このように求められる人物像とその要件を定義したうえで、採用と育成計画を構築することが大切です。

人事戦略の策定


採用計画と人材育成計画の策定ができれば、その前後の人材マネジメントに関する方針を立てます。人事戦略とは採用や育成をはじめ、人事業務全般を進めるうえでの指針を指します。

例えば、人材派遣事業と人材に関する総合ソリューションに求められる人材要件や育成計画が異なるのであれば、評価制度も変えることが望まれます。
ただし、すべてにおいて制度が乱立することは好ましくありませんので、全社で共通する部分と事業部ごとにウエイトを変化させるなど工夫することが重要です。

大事な点は採用から育成、評価、配置など一貫性を持たせることです。なぜなら、新卒採用のときには尖った人材だったけれど、2,3年経つと一般的な社員になっていたということはありませんか。それは、採用後の関わりが一般的なので、一般的な社員になるべくしてなったということではないでしょうか。

5.戦略人事における人材マネジメント

これまで戦略人事の立て方について解説してきましてが、ここからは戦略人事を実行する際に、従来の人材マネジメントからどのように変化するのか解説します。戦略人事における人材マネジメントの大きな変更点は、経営ビジョンを実現するために必要な人的資本を短期的に獲得、発掘・育成していくことが戦略人事における人材マネジメントのポイントです。

採用(ダイレクトリクルーティング)

多くの企業では新卒一括採用が主流ですが、戦略人事における採用はダイレクトリクルーティングが機能します。経営ビジョンの実現のためにITスキルに長けたエンジニアが必要になった場合、一から育てるには時間と費用がかかります。

######

• **作業の指示**:
- a) 下に示す記録のうち、「order: Anseriformes」を含む行から「order: Hypnales」を含む行までを、両端の行も含めて一字一句そのまま書き写してください。
- b) 上にある戦略人事についての本文を、最後の文の後から書き継いでください。

• **提供データ**:
######

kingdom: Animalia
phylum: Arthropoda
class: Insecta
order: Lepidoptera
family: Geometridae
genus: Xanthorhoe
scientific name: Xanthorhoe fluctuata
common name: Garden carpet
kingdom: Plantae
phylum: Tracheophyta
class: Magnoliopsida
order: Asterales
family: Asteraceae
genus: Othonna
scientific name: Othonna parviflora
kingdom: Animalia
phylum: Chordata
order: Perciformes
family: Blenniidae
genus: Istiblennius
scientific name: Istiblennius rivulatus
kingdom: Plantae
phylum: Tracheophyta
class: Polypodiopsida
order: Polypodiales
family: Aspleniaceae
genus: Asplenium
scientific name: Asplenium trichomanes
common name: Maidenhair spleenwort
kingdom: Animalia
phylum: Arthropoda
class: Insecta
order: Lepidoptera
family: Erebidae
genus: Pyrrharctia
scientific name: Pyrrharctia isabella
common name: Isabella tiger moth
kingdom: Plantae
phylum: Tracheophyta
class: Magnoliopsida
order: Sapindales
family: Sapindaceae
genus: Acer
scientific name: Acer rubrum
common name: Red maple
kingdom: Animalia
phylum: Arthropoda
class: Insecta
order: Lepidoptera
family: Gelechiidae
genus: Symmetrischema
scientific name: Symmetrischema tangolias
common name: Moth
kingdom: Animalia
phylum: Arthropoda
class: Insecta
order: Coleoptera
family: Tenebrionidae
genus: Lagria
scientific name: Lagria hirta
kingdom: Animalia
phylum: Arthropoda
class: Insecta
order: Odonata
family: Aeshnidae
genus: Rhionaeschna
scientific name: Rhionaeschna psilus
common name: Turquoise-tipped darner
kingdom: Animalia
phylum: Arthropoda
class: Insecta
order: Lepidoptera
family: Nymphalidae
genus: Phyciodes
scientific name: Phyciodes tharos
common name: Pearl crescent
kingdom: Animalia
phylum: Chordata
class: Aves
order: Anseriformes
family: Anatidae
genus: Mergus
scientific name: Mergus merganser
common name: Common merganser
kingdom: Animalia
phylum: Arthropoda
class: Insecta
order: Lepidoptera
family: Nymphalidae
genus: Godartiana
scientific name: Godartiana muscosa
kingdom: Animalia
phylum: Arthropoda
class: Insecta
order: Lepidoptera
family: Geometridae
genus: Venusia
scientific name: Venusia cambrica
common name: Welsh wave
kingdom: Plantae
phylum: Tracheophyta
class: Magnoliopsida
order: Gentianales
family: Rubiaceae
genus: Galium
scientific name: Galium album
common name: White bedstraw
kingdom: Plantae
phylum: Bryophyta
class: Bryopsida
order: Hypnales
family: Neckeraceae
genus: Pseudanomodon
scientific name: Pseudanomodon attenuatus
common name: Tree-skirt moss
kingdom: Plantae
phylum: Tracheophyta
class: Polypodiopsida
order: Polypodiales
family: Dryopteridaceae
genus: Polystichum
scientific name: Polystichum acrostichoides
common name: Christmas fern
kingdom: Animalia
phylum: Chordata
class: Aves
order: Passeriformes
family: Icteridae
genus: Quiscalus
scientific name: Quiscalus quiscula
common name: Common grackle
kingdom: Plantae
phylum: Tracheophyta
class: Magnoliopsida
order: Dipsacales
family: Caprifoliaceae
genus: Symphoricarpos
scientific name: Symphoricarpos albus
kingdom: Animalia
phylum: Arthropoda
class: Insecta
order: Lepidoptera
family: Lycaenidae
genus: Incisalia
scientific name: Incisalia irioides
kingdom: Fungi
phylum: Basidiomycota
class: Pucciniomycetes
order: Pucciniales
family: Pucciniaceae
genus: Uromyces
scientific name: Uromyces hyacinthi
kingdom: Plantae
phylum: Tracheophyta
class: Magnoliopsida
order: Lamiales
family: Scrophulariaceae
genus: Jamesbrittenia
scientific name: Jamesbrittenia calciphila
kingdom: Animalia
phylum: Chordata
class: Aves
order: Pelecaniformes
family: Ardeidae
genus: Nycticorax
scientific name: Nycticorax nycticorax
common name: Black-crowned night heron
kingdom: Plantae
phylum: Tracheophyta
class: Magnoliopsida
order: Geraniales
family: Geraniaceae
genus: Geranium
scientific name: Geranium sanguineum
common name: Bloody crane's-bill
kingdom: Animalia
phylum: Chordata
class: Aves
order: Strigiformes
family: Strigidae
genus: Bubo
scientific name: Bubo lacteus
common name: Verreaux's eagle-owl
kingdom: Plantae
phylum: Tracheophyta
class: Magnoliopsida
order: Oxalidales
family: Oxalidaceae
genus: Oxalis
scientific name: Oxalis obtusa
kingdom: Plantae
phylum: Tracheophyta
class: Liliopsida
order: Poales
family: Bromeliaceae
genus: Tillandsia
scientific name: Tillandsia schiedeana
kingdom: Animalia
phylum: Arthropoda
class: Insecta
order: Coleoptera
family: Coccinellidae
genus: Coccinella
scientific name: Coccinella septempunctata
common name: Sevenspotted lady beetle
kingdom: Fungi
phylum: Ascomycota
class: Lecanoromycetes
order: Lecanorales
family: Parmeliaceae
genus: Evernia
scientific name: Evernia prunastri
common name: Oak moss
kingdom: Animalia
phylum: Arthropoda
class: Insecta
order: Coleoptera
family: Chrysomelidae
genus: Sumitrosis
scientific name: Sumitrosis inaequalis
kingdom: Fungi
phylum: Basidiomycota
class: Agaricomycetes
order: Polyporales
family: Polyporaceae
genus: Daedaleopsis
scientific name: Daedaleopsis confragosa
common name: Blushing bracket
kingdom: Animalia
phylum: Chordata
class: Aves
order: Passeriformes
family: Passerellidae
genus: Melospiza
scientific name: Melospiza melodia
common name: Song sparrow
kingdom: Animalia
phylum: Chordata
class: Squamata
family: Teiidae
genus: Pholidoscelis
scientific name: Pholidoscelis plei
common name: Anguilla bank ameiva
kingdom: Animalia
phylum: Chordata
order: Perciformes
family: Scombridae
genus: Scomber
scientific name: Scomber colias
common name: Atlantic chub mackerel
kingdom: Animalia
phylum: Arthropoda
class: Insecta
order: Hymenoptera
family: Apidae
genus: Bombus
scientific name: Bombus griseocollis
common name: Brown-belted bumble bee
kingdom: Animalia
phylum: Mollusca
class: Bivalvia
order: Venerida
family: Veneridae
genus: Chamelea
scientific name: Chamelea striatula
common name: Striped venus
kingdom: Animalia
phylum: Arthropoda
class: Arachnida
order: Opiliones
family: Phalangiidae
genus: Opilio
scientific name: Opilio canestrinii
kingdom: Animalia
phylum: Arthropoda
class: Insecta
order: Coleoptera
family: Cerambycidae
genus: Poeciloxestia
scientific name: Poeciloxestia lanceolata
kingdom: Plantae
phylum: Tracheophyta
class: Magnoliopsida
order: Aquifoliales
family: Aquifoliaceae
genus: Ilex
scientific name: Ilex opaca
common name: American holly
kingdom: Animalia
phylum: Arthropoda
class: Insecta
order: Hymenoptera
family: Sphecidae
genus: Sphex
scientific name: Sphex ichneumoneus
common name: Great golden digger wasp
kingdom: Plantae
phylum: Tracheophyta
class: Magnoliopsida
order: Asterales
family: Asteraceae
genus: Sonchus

######

• **課題別の解答**:
- a)
order: Anseriformes
family: Anatidae
genus: Mergus
scientific name: Mergus merganser
common name: Common merganser
kingdom: Animalia
phylum: Arthropoda
class: Insecta
order: Lepidoptera
family: Nymphalidae
genus: Godartiana
scientific name: Godartiana muscosa
kingdom: Animalia
phylum: Arthropoda
class: Insecta
order: Lepidoptera
family: Geometridae
genus: Venusia
scientific name: Venusia cambrica
common name: Welsh wave
kingdom: Plantae
phylum: Tracheophyta
class: Magnoliopsida
order: Gentianales
family: Rubiaceae
genus: Galium
scientific name: Galium album
common name: White bedstraw
kingdom: Plantae
phylum: Bryophyta
class: Bryopsida
order: Hypnales

- b)
それを解消するために、すでにスキルを持った人を直接採用しようとする考え方です。

学習機会の創出

経営ビジョンを実現するために必要なスキルを言語化し、社員自ら能動的に学習する文化を作ることが大切です。教育体系の構築やe-ラーニング、リスキリングなどどのような能力やスキルを学んでほしいか体系的に整理することと、それを社員に伝えることにより、経営ビジョンの方向性と社員に何が期待されているか伝えることができます。

タレントマネジメント

タレントマネジメントは戦略人事において大きな影響を与えます。なぜなら、社内にどのようなタレントがいて、どのような職務を実行できるのかが可視化できていれば、経営ビジョンの変化に応じてすぐにチームを編成することが可能です。
大切なことは、能力評価の正確性とシステム上で正確に検索できるかが、鍵になります。

OKR

OKRは「Objectives and Key Results」(目標と主要な成果)の頭文字をとったものです。個人ごとに高い目標(Objectives)を掲げ、それに連動したKey Results(主要な成果)を設定します。
ポイントは、目標は短期(1ヶ月〜3ヶ月)に設定するということと、高い目標を設定するため達成率は100%ではなく、60-70%で達成したという考え方です。
これにより、経営ビジョンの実現にあわせてスピードが速い組織運営が可能になり、自ら主体的に目標達成に向けて行動する組織づくりを行うことで、組織全体の生産性も向上が期待できます。

6.戦略人事に必要な4つの機能と役割

ここからは人事部自体がどのような機能を持つとより戦略人事を効果的に実現するのかその機能と役割について解説します。

HRビジネスパートナー(HRBP)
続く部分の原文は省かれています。